» **PROBLEM TO SOLVE**
All of the data should be given again word for word, though the images are to be left out.

» **Dataset entries**
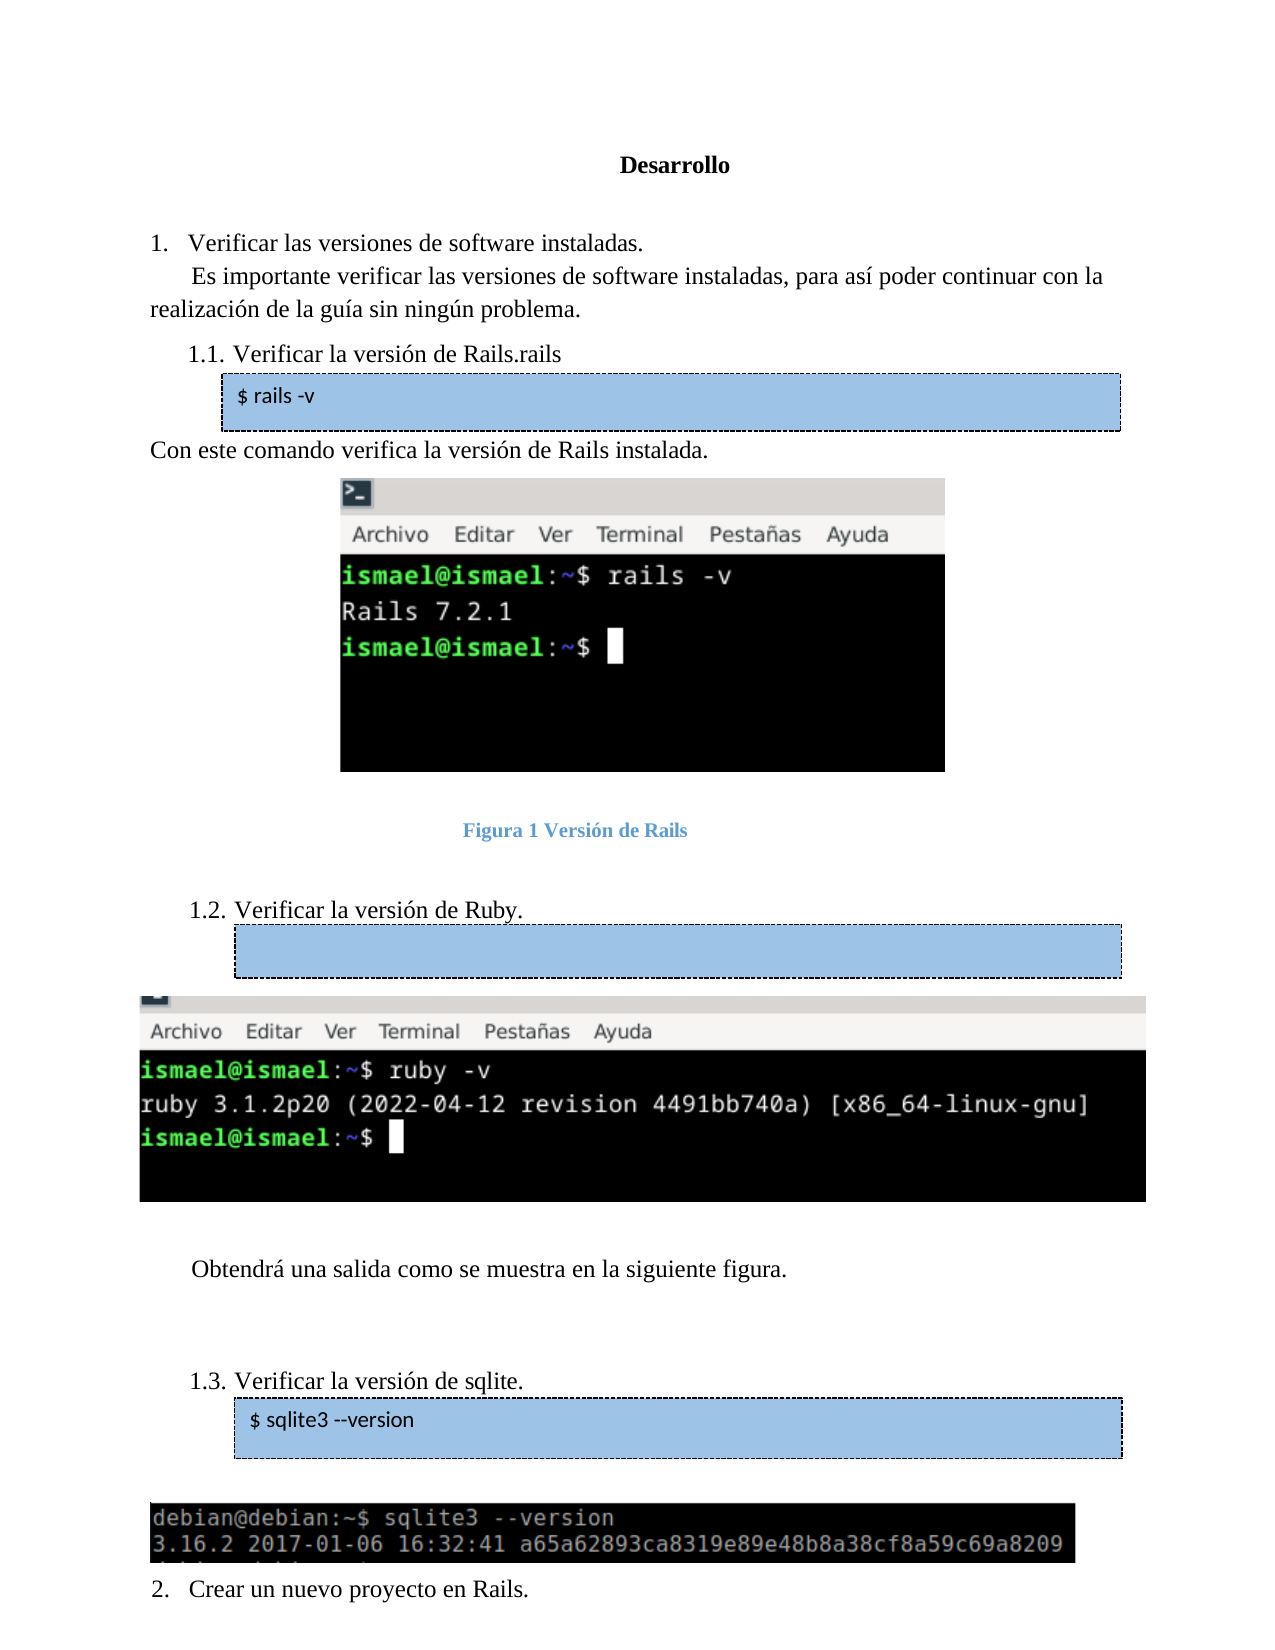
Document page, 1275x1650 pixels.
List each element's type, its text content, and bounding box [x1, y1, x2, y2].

list Verificar la versión de Rails.rails [187, 339, 1146, 368]
list Crear un nuevo proyecto en Rails. [139, 1513, 529, 1603]
text Es importante verificar las versiones de software instaladas, para así poder continuar con la realización de la guía sin ningún problema. [150, 261, 1146, 323]
picture [150, 1502, 1076, 1563]
list Verificar la versión de sqlite. [139, 1366, 524, 1395]
text Con este comando verifica la versión de Rails instalada. [150, 372, 1146, 464]
text Figura 1 Versión de Rails [463, 818, 1146, 842]
subtitle Desarrollo [214, 150, 1136, 179]
picture [139, 996, 1146, 1202]
list Verificar la versión de Ruby. [139, 895, 523, 924]
picture [340, 478, 945, 772]
text Obtendrá una salida como se muestra en la siguiente figura. [191, 1254, 1146, 1283]
list Verificar las versiones de software instaladas. [150, 228, 1146, 257]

» **YOUR SOLUTION**
Document page, 1275x1650 pixels.
List each element's type, its text content, and bounding box [x1, y1, x2, y2].

list Verificar la versión de Rails.rails [187, 339, 1146, 368]
list Crear un nuevo proyecto en Rails. [139, 1513, 529, 1603]
text Es importante verificar las versiones de software instaladas, para así poder continuar con la realización de la guía sin ningún problema. [150, 261, 1146, 323]
picture [150, 1502, 1076, 1563]
list Verificar la versión de sqlite. [139, 1366, 524, 1395]
text Con este comando verifica la versión de Rails instalada. [150, 372, 1146, 464]
text Figura 1 Versión de Rails [463, 818, 1146, 842]
subtitle Desarrollo [214, 150, 1136, 179]
picture [139, 996, 1146, 1202]
list Verificar la versión de Ruby. [139, 895, 523, 924]
picture [340, 478, 945, 772]
text Obtendrá una salida como se muestra en la siguiente figura. [191, 1254, 1146, 1283]
list Verificar las versiones de software instaladas. [150, 228, 1146, 257]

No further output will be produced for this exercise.